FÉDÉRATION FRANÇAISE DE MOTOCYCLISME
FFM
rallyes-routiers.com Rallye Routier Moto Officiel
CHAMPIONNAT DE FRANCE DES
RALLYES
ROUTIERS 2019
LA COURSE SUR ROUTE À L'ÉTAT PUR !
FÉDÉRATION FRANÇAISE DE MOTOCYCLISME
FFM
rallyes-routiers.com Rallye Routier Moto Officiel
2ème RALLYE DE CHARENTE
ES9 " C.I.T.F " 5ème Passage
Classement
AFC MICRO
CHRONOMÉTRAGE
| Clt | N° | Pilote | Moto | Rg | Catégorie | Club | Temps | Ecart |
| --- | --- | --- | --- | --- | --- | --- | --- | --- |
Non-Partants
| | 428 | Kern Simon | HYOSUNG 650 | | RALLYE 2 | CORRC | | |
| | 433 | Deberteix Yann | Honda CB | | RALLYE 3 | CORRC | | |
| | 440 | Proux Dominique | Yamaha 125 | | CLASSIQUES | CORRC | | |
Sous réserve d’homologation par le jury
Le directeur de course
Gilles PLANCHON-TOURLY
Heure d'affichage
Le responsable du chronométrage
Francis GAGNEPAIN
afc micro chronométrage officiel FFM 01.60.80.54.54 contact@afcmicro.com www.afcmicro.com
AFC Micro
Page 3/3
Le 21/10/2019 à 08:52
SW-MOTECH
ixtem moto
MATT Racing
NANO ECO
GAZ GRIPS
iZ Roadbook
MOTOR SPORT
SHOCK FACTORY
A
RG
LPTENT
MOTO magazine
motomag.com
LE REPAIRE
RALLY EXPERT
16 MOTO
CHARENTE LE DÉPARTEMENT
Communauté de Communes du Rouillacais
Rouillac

---

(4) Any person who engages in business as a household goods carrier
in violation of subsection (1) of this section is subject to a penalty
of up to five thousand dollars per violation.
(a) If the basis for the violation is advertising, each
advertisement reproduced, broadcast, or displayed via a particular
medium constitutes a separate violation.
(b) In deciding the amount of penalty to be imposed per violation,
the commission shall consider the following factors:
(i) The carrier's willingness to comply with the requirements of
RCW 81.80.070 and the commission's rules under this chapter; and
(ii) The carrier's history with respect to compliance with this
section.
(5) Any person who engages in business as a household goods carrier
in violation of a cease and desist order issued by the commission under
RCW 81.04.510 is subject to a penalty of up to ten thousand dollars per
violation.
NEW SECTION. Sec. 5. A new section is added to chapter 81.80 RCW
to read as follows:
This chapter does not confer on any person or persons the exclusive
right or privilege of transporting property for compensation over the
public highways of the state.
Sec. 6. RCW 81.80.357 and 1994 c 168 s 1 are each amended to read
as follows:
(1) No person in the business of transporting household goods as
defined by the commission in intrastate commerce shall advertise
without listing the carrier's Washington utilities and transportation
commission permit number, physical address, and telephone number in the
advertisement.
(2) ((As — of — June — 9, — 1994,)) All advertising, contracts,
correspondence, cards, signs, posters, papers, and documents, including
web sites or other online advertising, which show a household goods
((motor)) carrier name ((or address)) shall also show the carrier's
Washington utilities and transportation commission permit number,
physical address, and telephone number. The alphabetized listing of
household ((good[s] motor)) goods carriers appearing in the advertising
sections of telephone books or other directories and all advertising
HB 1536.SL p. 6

---

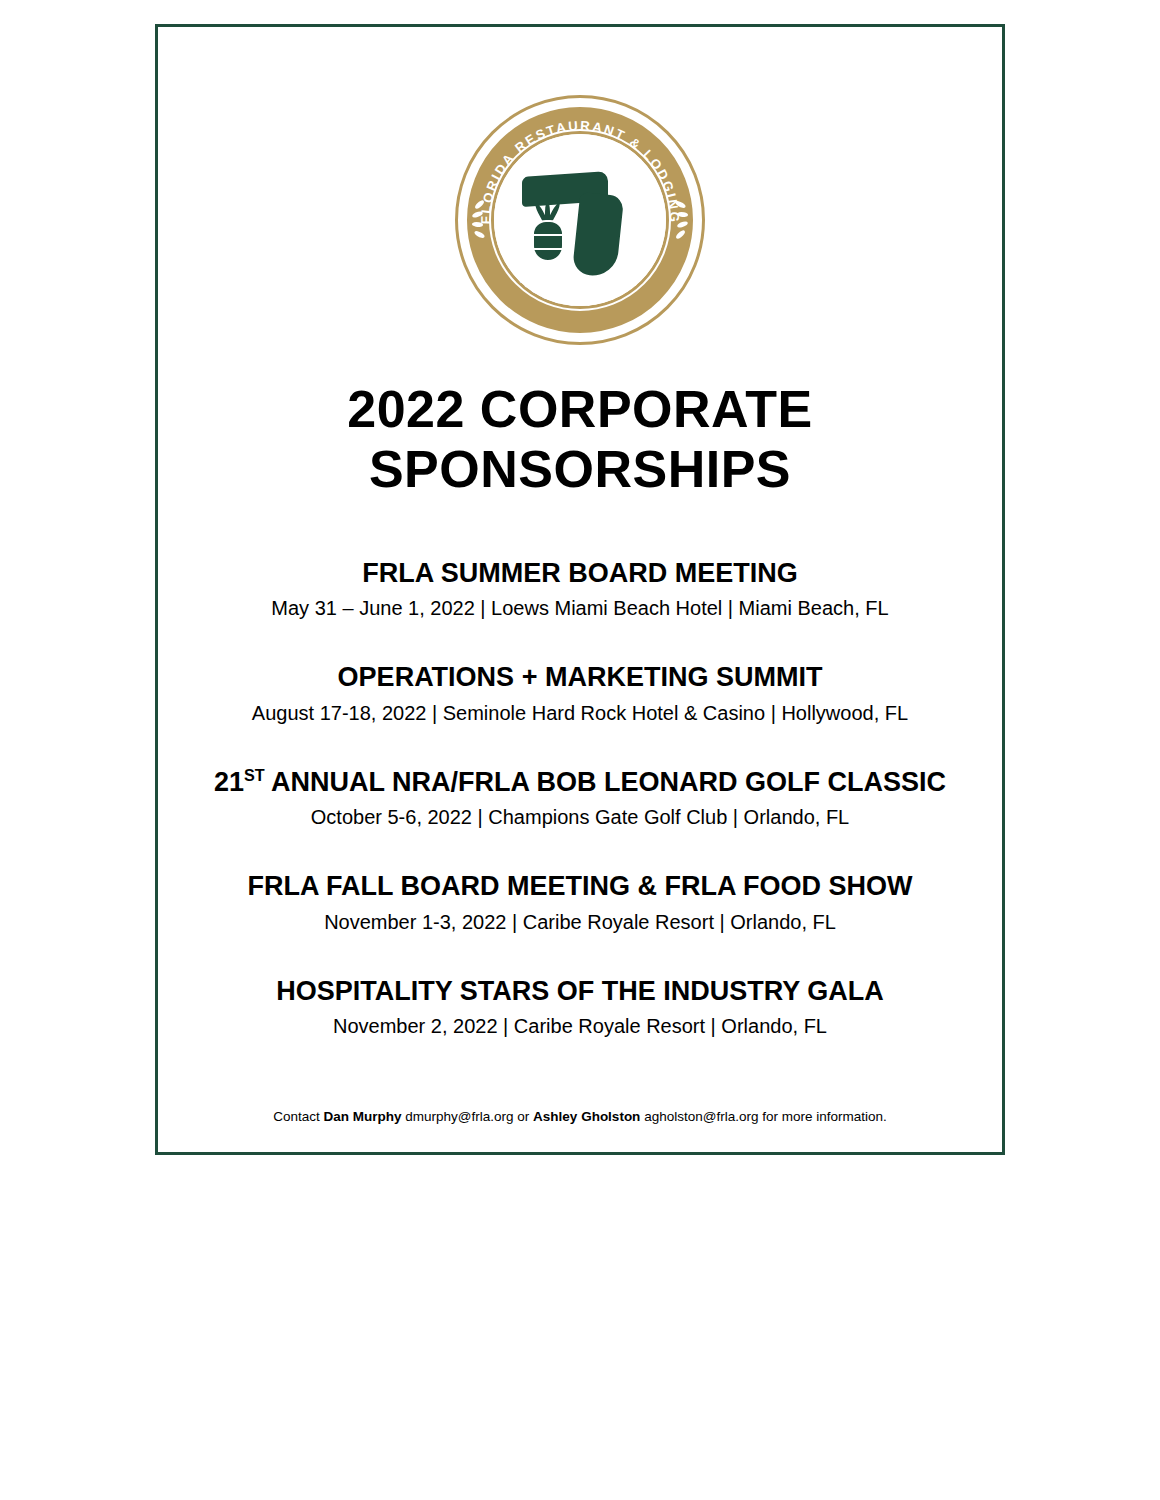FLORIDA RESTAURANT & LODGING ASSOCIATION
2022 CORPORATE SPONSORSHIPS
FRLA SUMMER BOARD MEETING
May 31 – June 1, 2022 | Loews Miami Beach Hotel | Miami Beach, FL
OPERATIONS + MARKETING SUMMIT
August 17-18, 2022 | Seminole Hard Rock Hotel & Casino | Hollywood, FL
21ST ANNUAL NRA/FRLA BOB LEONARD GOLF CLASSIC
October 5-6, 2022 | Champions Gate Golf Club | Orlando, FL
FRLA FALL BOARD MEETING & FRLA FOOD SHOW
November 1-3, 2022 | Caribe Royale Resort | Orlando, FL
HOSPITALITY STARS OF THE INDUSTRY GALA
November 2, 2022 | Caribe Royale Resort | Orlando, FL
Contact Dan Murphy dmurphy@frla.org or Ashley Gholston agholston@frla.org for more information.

▸ **ASSIGNED TASK**
Throughout the material above, report each line holding the word "Washington".

▸ **WRITTEN ANSWER**
without listing the carrier's Washington utilities and transportation
Washington utilities and transportation commission permit number,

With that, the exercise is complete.